Yes! This is a big thing ive noticed in all AI demos. If the best use case you can think of to show off yor tech is to book a holiday, that I could easily do myself, does your service really add much value? Or is it simply because the real uses will be nuanced and specialsed, and not suited for a quick general audience demo? I'm not sure.
In theory I would expect it to do everything the current frontier models are capable of but with the added benefit of real time interactivity for better collaboration. The biggest benefit may be the real time video input so it can take in that input in parallel with producing outputs steered by the input rather than taking in a video or all images at once and then producing a single output for all of that.
This looks similar to things people are already building locally with Gemma4 and TTS; just a bit fancier.
Local models will catch up soon.
Very cool demo, I wonder what would be the billion dollar applications of a thing like this.
Very cool tech. I think people are underrating how this will be used.
incredibly impressive demos. I wonder how the training data for these models look like?

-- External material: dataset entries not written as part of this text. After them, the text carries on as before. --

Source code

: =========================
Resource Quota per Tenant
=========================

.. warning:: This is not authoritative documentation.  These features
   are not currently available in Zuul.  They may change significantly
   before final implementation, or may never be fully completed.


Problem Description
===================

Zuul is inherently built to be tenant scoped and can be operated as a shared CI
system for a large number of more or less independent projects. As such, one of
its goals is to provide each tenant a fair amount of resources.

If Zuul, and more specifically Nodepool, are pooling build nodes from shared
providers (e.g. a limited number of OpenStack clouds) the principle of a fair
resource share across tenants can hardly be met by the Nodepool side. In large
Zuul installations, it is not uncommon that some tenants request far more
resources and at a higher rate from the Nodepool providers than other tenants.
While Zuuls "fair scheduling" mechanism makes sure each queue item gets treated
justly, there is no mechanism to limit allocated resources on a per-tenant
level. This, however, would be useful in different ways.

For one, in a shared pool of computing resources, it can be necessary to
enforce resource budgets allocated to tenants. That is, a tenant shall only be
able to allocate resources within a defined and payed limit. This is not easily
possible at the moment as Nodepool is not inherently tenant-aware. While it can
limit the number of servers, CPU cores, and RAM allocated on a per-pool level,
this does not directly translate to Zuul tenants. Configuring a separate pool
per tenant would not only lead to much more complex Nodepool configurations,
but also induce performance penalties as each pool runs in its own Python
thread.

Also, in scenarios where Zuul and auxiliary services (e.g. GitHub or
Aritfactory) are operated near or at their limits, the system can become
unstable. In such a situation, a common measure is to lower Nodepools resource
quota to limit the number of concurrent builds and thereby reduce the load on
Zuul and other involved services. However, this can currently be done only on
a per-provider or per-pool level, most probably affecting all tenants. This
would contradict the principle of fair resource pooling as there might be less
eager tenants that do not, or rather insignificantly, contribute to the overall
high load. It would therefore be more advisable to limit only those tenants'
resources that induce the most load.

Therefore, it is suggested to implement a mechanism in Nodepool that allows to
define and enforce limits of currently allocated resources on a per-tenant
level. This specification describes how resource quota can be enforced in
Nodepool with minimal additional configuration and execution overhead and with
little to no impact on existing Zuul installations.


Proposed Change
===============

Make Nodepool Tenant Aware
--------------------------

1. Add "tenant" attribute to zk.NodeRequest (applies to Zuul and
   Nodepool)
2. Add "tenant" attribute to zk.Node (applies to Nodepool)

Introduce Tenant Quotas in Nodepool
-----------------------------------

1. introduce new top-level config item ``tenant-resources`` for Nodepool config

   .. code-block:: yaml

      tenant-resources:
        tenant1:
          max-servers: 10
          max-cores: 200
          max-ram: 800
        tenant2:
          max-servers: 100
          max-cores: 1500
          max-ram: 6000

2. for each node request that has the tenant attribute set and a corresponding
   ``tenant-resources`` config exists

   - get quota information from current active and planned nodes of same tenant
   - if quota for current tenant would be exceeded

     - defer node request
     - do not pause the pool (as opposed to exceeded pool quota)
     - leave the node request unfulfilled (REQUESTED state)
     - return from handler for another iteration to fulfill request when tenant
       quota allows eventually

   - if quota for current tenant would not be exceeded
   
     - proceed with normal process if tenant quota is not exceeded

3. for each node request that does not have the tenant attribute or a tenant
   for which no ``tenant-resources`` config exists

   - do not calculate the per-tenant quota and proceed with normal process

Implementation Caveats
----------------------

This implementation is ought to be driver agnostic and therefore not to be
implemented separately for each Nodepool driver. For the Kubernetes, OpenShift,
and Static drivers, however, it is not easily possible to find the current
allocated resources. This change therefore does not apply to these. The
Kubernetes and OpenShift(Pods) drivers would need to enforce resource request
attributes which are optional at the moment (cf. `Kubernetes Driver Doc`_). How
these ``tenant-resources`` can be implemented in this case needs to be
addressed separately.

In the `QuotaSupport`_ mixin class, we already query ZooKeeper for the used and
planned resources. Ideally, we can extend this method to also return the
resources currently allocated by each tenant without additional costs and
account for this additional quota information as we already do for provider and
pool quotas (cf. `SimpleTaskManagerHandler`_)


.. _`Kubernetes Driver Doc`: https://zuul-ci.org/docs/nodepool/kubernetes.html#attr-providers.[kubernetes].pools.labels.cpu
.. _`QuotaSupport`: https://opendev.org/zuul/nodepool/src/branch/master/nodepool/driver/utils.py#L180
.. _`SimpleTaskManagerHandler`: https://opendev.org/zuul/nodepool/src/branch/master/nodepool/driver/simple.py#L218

is it separate batches of special "skills" that are added post training? how can they guarantee the models won't eventually lose a skill?
Simultaneous speech is best.
That's neat and definitely the next step. But to be honest, I don't want an AI talk to me like that.
Same here.
Presumably it will be possible to adjust that behavior with settings, the system prompt, etc. Not that most users will make such adjustments, though.
I'm currently teaching a class on AI-related issues at a university in Tokyo. Many of the students were surprised when I showed them that they can change the response behavior of chatbots to make them more or less verbose, sycophantic, etc. It shifted the direction of our discussions on the possible impacts of AI on the people who use it.
Really really cool. If they can serve this efficiently it would disrupt a lot of things.
am i the only person not impressed by this ? it just feels akward still with pauses and doesnt openai offer voice cadence already
Same here. I dont see anything there that nobody else can catch up on eventually. I must be missing something here. It's all cute, but mmm
What I will say is that this is probably the first model after gemini live to do some of these things. It feels similar to gemini live, which I don't think is what they were going for exactly, but IMO it is still impressive as I don't think anyone else has matched full duplex video/audio/tool calling.
Next gemini releases coming next week though, we will see how that matches up!
[dead]
This deserves to be at the top of HN, shame it seems like it's not going to make it. Some of the demos are hilarious. Clearly having the model appropriately choose when to speak is a major thing that has been missing from voice models to date. It seems like the latency is still a touch too high to be truly human-like though.